Und wie läuft Ihr Sommer so?
ICHmöchte an dieser Stelle mit einem weitverbreiteten Irrtum aufräumen: Es gibt kein Sommerloch. Jedenfalls nicht im Lokaljournalismus. Für den Bereich der Kinderbetreuung würde ich das nicht ausschließen, aber das wäre eine andere Geschichte. Schon seit Jahren, ach, was sage ich Ihnen, seit Jahrzehnten gibt es das lokaljournalistische Sommerloch nicht mehr. Ich bezweifle sogar, dass es das jemals gegeben hat. Warum sich die Mär davon immer noch hält, ist mir ein Rätsel. Wie so vieles, was mit unserem Job verbunden wird. Eine Reportage über Abkühlung suchende Menschen an heimischen Badeseen ist entgegen einer offenbar weitverbreiteten Annahme kein Vergnügen. Oder waren Sie schon einmal in bürotauglichem Outfit (wer weiß, was nachmittags für ein Termin dazukommt?) bei 35 Grad im Schatten zwischen Badenden unterwegs, um danach möglichst
schnell im überhitzten Auto ins Büro zurückzufahren? Eben. Jetzt kann man natürlich einwenden, dass ein Bericht über Hitze im Sommer das Gespenst des Sommerlochs auf durchaus lebendige Art und Weise wiedergibt. Bitte bedenken Sie: Wir berichten im Winter auch über Schneemassen – hat da schon jemals jemand von einem Winterloch gesprochen? Sie sehen schon, meine Argumentation ist schlüssig. Zurück zum Sommer: Haben Sie sich mitten im Hochsommer schon einmal freiwillig in die leicht überbevölkerte Getreidegasse begeben, um den italienischen Staatspräsidenten bei seinem Salzburg-Besuch zu begleiten – mit Tuchfühlung zu Mitgliedern der in Salzburg so beliebten Tagestouristen? Das sind Geschichten, die unseren Sommer ausmachen. Sie sehen: Politik und Kinderbetreuung mögen eine Sommerpause einlegen – wir nicht.
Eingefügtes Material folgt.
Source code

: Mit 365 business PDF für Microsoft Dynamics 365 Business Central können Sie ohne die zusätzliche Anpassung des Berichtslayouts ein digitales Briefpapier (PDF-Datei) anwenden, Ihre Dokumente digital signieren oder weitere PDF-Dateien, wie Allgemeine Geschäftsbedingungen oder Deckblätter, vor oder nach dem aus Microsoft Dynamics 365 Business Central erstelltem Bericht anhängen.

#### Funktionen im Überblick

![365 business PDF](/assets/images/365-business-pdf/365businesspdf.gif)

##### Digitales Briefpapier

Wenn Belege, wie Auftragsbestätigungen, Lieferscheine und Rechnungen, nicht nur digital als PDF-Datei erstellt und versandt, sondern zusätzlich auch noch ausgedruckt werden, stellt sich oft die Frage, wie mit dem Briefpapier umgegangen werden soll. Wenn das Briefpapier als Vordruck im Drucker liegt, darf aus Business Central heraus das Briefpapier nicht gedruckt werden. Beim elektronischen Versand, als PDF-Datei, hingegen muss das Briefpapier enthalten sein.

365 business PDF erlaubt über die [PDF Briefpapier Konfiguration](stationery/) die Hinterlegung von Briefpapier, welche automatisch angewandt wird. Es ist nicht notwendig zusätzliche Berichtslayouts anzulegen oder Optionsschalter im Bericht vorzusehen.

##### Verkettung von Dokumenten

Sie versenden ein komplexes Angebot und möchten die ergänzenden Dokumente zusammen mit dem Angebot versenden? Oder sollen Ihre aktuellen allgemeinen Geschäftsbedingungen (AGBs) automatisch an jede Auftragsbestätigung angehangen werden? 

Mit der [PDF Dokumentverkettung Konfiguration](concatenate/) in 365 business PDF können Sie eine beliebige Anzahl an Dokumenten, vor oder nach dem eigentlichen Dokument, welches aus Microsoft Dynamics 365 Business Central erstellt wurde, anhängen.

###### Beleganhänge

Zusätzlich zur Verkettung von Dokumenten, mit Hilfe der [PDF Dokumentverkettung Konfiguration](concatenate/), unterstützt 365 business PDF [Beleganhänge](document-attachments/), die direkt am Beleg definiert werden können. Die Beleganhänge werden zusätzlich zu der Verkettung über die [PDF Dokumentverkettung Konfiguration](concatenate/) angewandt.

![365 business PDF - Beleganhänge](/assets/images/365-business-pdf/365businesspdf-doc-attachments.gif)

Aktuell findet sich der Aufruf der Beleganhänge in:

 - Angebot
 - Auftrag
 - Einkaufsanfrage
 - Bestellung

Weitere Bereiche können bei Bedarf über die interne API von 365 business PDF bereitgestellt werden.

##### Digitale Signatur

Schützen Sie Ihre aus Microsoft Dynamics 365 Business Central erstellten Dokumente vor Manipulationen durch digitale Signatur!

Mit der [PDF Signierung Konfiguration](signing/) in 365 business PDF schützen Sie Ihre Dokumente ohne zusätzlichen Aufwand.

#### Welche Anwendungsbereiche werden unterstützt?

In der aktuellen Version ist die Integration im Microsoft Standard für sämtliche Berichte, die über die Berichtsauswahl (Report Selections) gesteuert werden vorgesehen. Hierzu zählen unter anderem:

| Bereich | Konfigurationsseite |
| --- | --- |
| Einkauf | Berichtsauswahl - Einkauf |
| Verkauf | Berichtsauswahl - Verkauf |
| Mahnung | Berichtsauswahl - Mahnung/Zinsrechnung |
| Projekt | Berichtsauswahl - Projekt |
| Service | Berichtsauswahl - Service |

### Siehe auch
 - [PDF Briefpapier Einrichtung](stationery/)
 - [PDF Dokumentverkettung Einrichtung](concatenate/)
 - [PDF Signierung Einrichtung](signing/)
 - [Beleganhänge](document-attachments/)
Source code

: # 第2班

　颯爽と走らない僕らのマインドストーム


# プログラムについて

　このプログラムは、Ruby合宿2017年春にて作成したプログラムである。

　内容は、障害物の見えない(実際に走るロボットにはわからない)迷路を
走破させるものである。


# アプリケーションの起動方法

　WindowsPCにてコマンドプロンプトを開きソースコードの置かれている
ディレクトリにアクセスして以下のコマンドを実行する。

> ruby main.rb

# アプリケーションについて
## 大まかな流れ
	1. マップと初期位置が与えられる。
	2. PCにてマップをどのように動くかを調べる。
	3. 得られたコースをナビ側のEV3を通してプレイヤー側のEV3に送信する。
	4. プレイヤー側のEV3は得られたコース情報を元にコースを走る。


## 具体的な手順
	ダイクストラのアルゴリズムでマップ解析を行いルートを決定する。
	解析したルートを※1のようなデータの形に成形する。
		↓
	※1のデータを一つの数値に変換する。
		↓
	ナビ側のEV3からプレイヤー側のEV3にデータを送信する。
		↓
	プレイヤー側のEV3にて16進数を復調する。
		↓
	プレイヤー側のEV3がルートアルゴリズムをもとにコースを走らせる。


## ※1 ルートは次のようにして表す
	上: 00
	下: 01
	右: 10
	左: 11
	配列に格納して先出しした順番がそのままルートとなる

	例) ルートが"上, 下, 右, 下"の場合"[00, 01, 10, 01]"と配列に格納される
Kein Loch weit und breit. Ich hoffe, diese Zeilen lesen auch jene PR-Experten, die uns mit Geschichten bzw. mit dem, was sie dafür halten, versorgen. Ich bedanke mich an dieser Stelle ausdrücklich für alle diese freundlichen Angebote, die vermutlich der Sorge entspringen, uns könnten die Themen ausgehen. Glauben Sie mir, das ist nicht so. Sonst hätten wir aus „Dancing Star Rosi W. lädt zum Tanz“oder „Urlaub: Fleisch und Rohwürste gehören nicht ins Gepäck“schon längst Doppelseiten füllende Geschichten gemacht. Aber ich gebe zu: Bei „Ein Gaisberg-Wein ist der beste Weißwein der Welt“habe ich kurz überlegt. Leider – und das ist oft das Dilemma der Recherche – hat sich schon beim Lesen der ersten Zeilen herausgestellt, dass der angesprochene, so rekordverdächtig fruchtbare Gaisberg im Waldviertel liegt. Ewig schade. Aber wer weiß? Vielleicht spült uns der Klimawandel irgendwann die Geschichte vom besten Weißwein der Welt in die Lokalredaktion. Prost!